Тургенев отступает от стандартного развития темы. Вера Николаевна, вместо того чтобы вырываться из тесных рамок материнского воспитания, не только смолоду беспрекословно подчиняется матери («Стоило г-же Ельцовой дать ей книжку и сказать: вот этой страницы не читай — она скорее предыдущую страницу пропустит, а уж не заглянет в запрещенную»), но и выйдя замуж и сама став матерью, сохраняет девический вид и вкусы, заданные ей родительским воспитанием. Лишь чтение «Фауста» Гёте производит запоздалый и потому гибельный переворот в ее личности.
Сюжет и смысл тургеневской повести и их соотношение с гётевским и некоторыми другими претекстами основательно исследованы[661]
, и я не буду на них останавливаться, а привлеку к рассмотрению один более поздний русский текст, по-своему подхвативший литературную эстафету.В приведенном выше свидетельстве Л. Нелидовой обращает на себя внимание невольная ирония фразы: «Исключение было сделано для одного Тургенева». Получается, что мать будущей писательницы действовала по программе старшей Ельцовой, но Тургенева ей цензурировать почти не приходилось, и, значит, не только позиция его рассказчика приравнивается к позиции проблемного персонажа, но и его собственные сочинения вполне удовлетворяют этим суровым требованиям!

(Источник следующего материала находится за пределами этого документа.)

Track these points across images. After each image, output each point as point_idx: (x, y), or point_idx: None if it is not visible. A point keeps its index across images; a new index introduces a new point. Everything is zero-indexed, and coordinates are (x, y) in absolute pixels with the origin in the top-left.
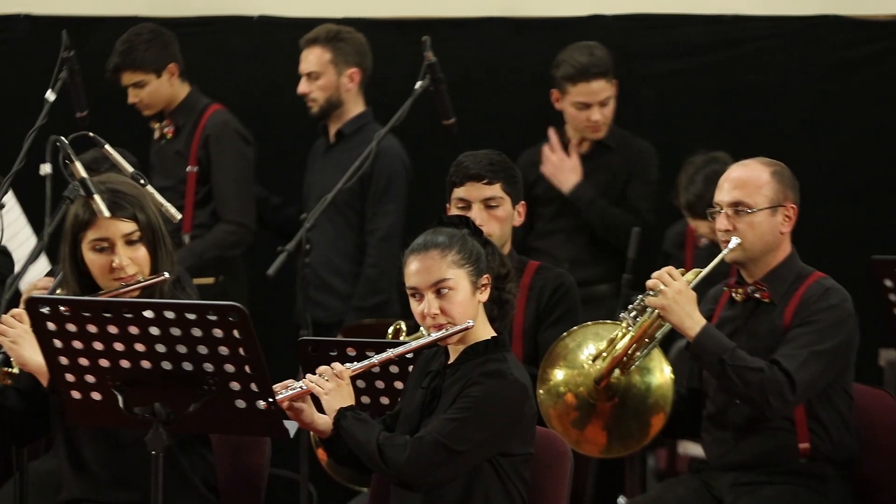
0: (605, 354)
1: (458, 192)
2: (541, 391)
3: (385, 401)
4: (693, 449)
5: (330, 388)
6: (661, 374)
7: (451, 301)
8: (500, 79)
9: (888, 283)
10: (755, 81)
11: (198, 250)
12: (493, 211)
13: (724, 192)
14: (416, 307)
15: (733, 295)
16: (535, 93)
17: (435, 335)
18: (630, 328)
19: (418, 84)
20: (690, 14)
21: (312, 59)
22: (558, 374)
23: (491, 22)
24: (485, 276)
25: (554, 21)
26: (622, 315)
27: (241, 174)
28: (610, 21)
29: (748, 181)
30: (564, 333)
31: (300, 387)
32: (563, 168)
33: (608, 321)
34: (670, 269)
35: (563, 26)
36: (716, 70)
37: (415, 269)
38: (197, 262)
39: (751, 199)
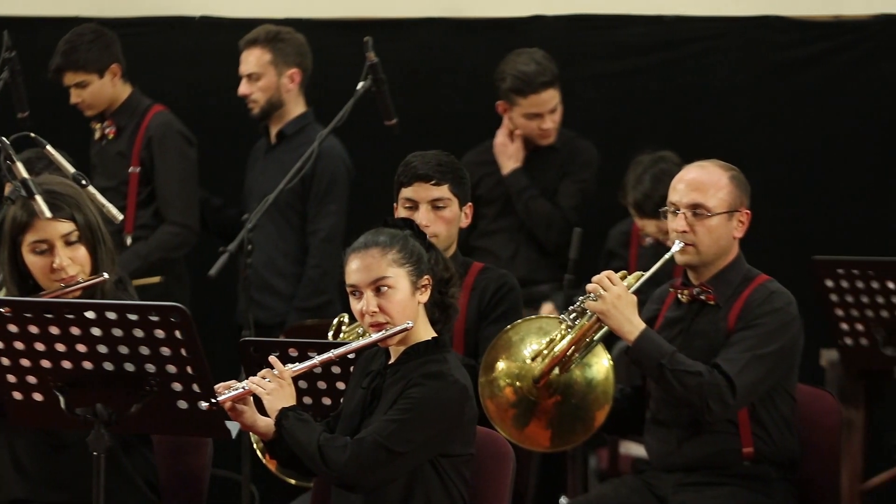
0: (544, 353)
1: (406, 193)
2: (482, 380)
3: (327, 401)
4: (635, 449)
5: (271, 389)
6: (601, 368)
7: (390, 299)
8: (442, 79)
9: (829, 283)
10: (697, 82)
11: (143, 252)
12: (441, 212)
13: (682, 193)
14: (356, 305)
15: (679, 296)
16: (477, 93)
17: (375, 336)
18: (570, 330)
19: (360, 84)
20: (632, 15)
21: (252, 60)
22: (500, 366)
23: (432, 22)
24: (425, 276)
25: (496, 21)
26: (562, 316)
27: (184, 175)
28: (552, 22)
29: (707, 184)
30: (508, 326)
31: (242, 388)
32: (504, 152)
33: (553, 316)
34: (610, 273)
35: (505, 27)
36: (658, 71)
37: (355, 267)
38: (142, 265)
39: (710, 202)
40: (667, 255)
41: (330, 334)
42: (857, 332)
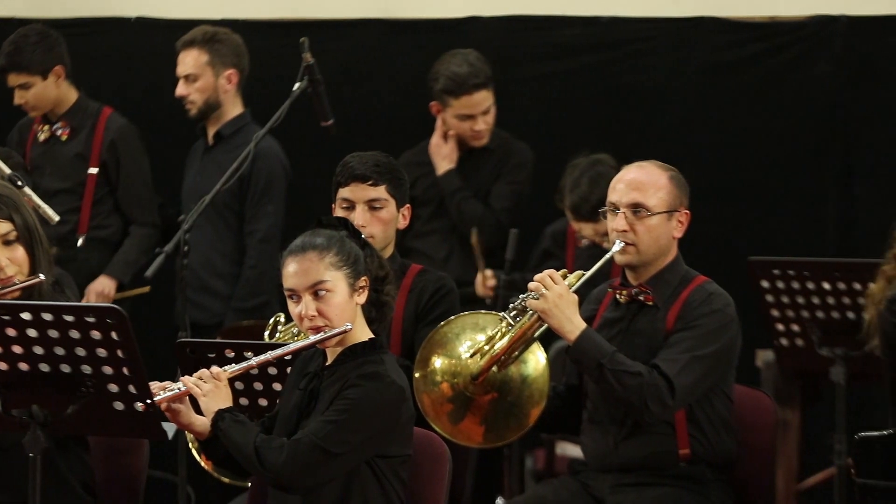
0: (484, 351)
1: (343, 193)
2: (417, 375)
3: (263, 402)
4: (572, 450)
5: (208, 390)
6: (536, 365)
7: (328, 303)
8: (378, 80)
9: (765, 284)
10: (633, 82)
11: (132, 259)
12: (377, 213)
13: (621, 193)
14: (294, 308)
15: (617, 296)
16: (413, 94)
17: (313, 338)
18: (510, 328)
19: (296, 85)
20: (568, 16)
21: (190, 61)
22: (436, 363)
23: (368, 23)
24: (363, 278)
25: (432, 22)
26: (502, 314)
27: (147, 176)
28: (487, 22)
29: (647, 184)
30: (443, 322)
31: (178, 388)
32: (438, 153)
33: (489, 311)
34: (552, 272)
35: (441, 28)
36: (594, 71)
37: (292, 271)
38: (134, 271)
39: (649, 201)
40: (607, 256)
41: (266, 334)
42: (793, 333)
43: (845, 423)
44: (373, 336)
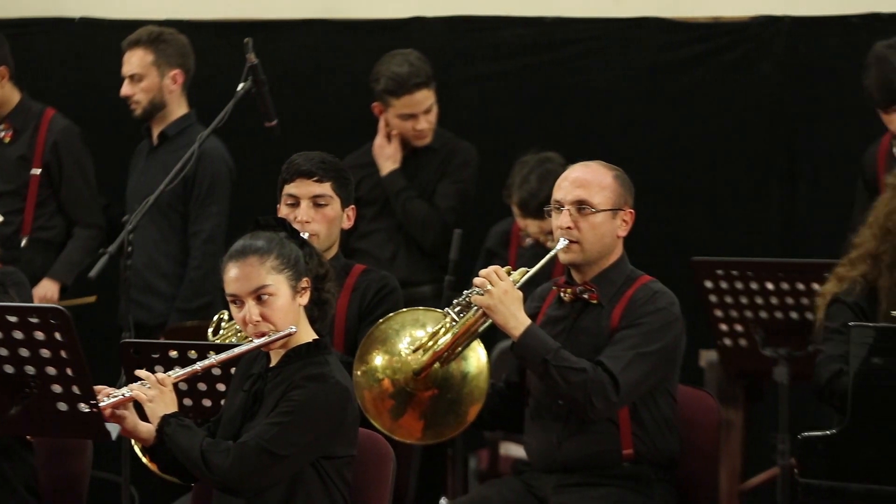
0: (427, 346)
1: (289, 189)
2: (357, 373)
3: (207, 403)
4: (515, 450)
5: (153, 396)
6: (477, 362)
7: (271, 307)
8: (322, 80)
9: (708, 284)
10: (576, 83)
11: (76, 259)
12: (322, 209)
13: (566, 191)
14: (237, 313)
15: (561, 294)
16: (358, 94)
17: (258, 342)
18: (454, 324)
19: (240, 86)
20: (512, 16)
21: (135, 61)
22: (377, 359)
23: (313, 24)
24: (304, 279)
25: (376, 23)
26: (446, 310)
27: (90, 177)
28: (431, 23)
29: (592, 181)
30: (382, 319)
31: (123, 394)
32: (382, 153)
33: (430, 308)
34: (497, 268)
35: (385, 28)
36: (537, 72)
37: (234, 276)
38: (78, 272)
39: (594, 199)
40: (551, 253)
41: (210, 331)
42: (737, 333)
43: (788, 423)
44: (317, 337)
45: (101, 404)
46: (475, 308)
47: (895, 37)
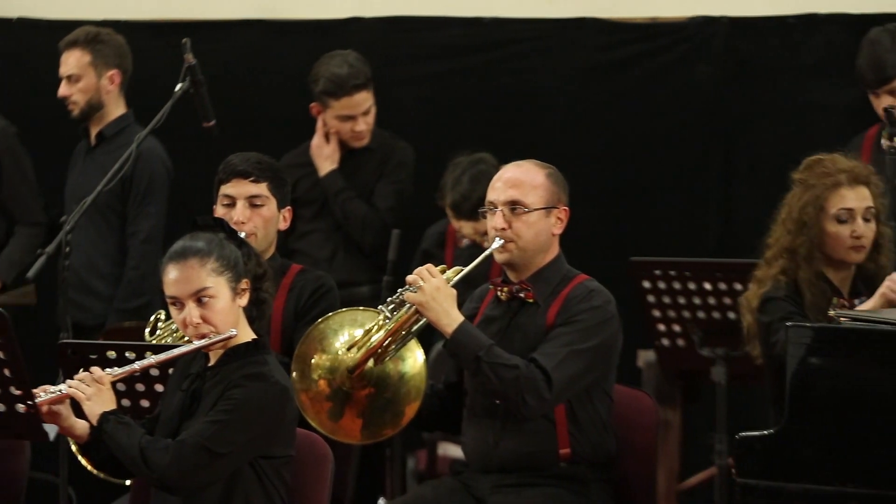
0: (361, 344)
1: (225, 189)
2: (294, 373)
3: (145, 403)
4: (453, 450)
5: (91, 393)
6: (414, 362)
7: (212, 309)
8: (260, 81)
9: (646, 284)
10: (515, 83)
11: (16, 259)
12: (258, 210)
13: (499, 192)
14: (177, 315)
15: (498, 293)
16: (296, 94)
17: (197, 343)
18: (387, 321)
19: (178, 86)
20: (450, 17)
21: (72, 61)
22: (314, 359)
23: (251, 24)
24: (244, 280)
25: (314, 23)
26: (380, 307)
27: (30, 176)
28: (370, 23)
29: (524, 181)
30: (320, 319)
31: (60, 391)
32: (320, 154)
33: (368, 308)
34: (430, 266)
35: (323, 28)
36: (476, 72)
37: (174, 278)
38: (18, 270)
39: (527, 198)
40: (486, 252)
41: (147, 332)
42: (674, 333)
43: (726, 423)
44: (255, 337)
45: (38, 400)
46: (408, 305)
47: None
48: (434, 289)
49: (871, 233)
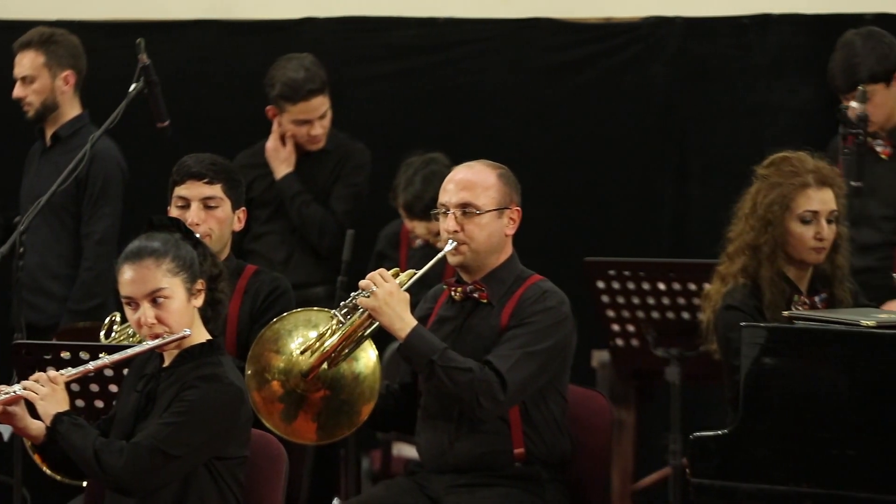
0: (315, 348)
1: (179, 191)
2: (249, 372)
3: (99, 404)
4: (408, 451)
5: (45, 394)
6: (368, 362)
7: (167, 310)
8: (214, 81)
9: (601, 284)
10: (469, 83)
11: None
12: (213, 211)
13: (451, 194)
14: (132, 315)
15: (452, 294)
16: (250, 94)
17: (152, 343)
18: (341, 325)
19: (133, 87)
20: (405, 17)
21: (26, 62)
22: (268, 360)
23: (205, 24)
24: (199, 281)
25: (268, 23)
26: (334, 312)
27: None
28: (323, 24)
29: (475, 183)
30: (275, 319)
31: (14, 391)
32: (276, 157)
33: (322, 309)
34: (382, 270)
35: (277, 28)
36: (430, 72)
37: (129, 278)
38: None
39: (478, 200)
40: (439, 255)
41: (102, 334)
42: (628, 333)
43: (680, 423)
44: (210, 337)
45: None
46: (361, 310)
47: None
48: (387, 293)
49: (833, 235)
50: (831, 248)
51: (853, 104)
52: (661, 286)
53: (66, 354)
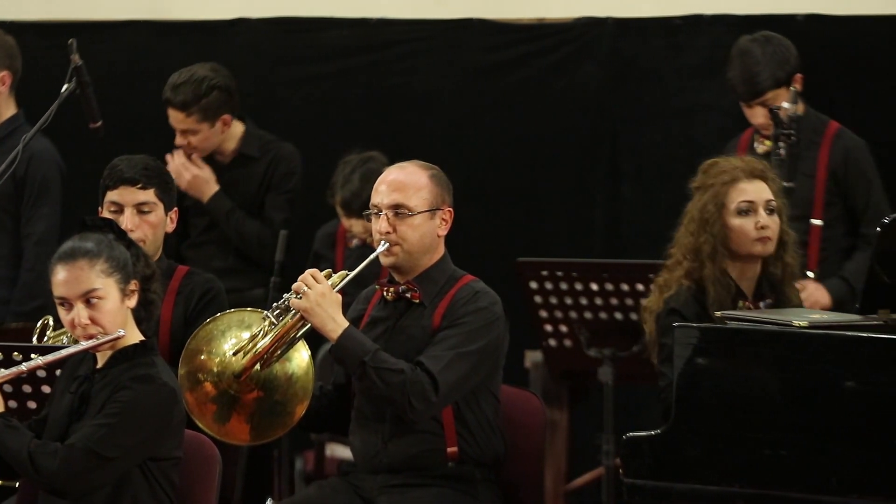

Формулировка Нелидовой почти слово в слово повторяет вынесенную мной в заглавие статьи — а взятую из рассказа Лескова «Дух госпожи Жанлис» (1881).
Автор посещает вернувшуюся из-за границы княгиню, исповедующую культ мадам де Жанлис (и французских писательниц XVII века — «Савиньи, Лафает, Ментенон, а также Коклюс и Данго Куланж») и поклоняющуюся ее портрету, терракотовому изваянию ее руки и собранию ее сочинений, по которому любит гадать, как бы вызывая ее дух. Она ценит Лескова за повесть «Запечатленный ангел» и советуется с ним о круге чтения для своей несовершеннолетней дочери, требуя исключить все нецеломудренное — практически всю русскую литературу. На призыв умерить цензорский пыл она отвечает обращением к оракулу, и наугад выбранный абзац из Жанлис подтверждает ее правоту, глася, что юным читателям не следует давать ничего рискованного. Автор отчаивается переубедить княгиню.